The "Fairy Tale" Fracas

SUMMARY: The Clintons try to keep the focus on Iraq in a sharp attack on Barack Obama. Looking at the facts, we find Obama has consistently opposed the war, but he has not always advocated immediate withdrawal. Meanwhile, the Clintons deflect charges of racial insensitivity.

In an attack on Barack Obama before the New Hampshire primary, Bill Clinton hammered the media for going easy on Obama's Iraq record, then concluded derisively, "This whole thing is the biggest fairy tale I've ever seen."

The video of Clinton's attack shows it started with a question from the audience about Mark Penn, Hillary Clinton's top political adviser. Bill Clinton addressed the question briefly, then pivoted to an attack on Obama's Iraq record and the media's coverage of it:

"It is wrong that Senator Obama got to go through 15 debates trumpeting his superior judgment and how he had been against the war in every year, enumerating the years — and never got asked one time, not once, 'Well, how could you say that, when you said in 2004 you didn't know how you would have voted on the resolution, you said in 2004 there was no difference between you and George Bush on the war. And you took that speech you're now running on off your Web site in 2004 and there's no difference in your voting record and Hillary's ever since?' Give me a break."

Clinton is on shaky ground, though, if he wants to argue that Obama previously supported the war. We've examined Obama's claim that he consistently opposed the war and found it to be True. (Check out that claim here .)

In 2004, Obama did say that his position was not that different from George Bush's. But what Obama clearly meant was that once the invasion had occurred, pulling troops out immediately would be a bad idea strategically. We don't find that to be the same thing as changing his mind and supporting the war. So we give Clinton only a Half True on this statement for selectively quoting Obama.
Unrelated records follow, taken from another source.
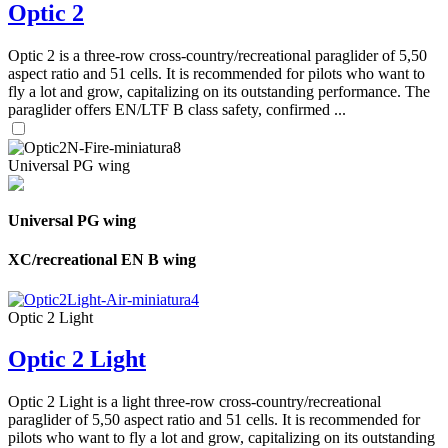
Optic 2
Optic 2 is a three-row cross-country/recreational paraglider of 5,50
aspect ratio and 51 cells. It is recommended for pilots who want to
fly a lot and grow, capitalizing on its outstanding performance. The
paraglider offers EN/LTF B class safety, confirmed ...
Universal PG wing
Universal PG wing
XC/recreational EN B wing
Optic 2 Light
Optic 2 Light
Optic 2 Light is a light three-row cross-country/recreational
paraglider of 5,50 aspect ratio and 51 cells. It is recommended for
pilots who want to fly a lot and grow, capitalizing on its outstanding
On the other points, Obama has said that he would have voted against the war in 2002, but he's also said he didn't get to read the intelligence reports that senators receive, and that might have influenced his vote in ways he can't know. (Obama became a U.S. senator in 2005.)

In case there's someone out there who hasn't heard yet, we'll note for the record that Hillary Clinton voted in favor of the war.

Bill Clinton's "fairy tale" line, though, didn't sit well with some African-American political leaders, who bristled at the implication that Obama has conned the press into becoming a leading candidate.

"For him to go after Obama, using fairy tale, calling him a kid, as he did last week, it's an insult," said Donna Brazile, a leading Democratic strategist who managed Al Gore's 2000 presidential campaign. "And I tell you, as an African-American, I find his words and his tone to be very depressing."

Hillary Clinton's recent statement about Martin Luther King Jr. has also been construed as having racially charged implications.

"Dr. King's dream began to be realized when President Johnson passed the Civil Rights Act," she said, adding "it took a president to get it done." Her point seemed to be that activists are important, but so are lawmakers. Some people felt her remarks diminished King's accomplishments. Obama himself said that Clinton's remarks were "ill-advised" and "unfortunate."

The Clinton campaign said that critics were distorting their remarks and went back to attacking Obama's record on Iraq, targeting comments by Obama foreign policy adviser Susan Rice.

Rice said on MSNBC that Obama has consistently supported withdrawal of troops from Iraq since 2002. The Clinton campaign says that's not true, and we have to agree, based on some of the evidence reviewed above. There's a difference between opposing the war and advocating for withdrawal of troops. In 2004, Obama opposed the war but said troops needed to stay in Iraq for the time being, and that was the basis of comparing his position with George W. Bush's.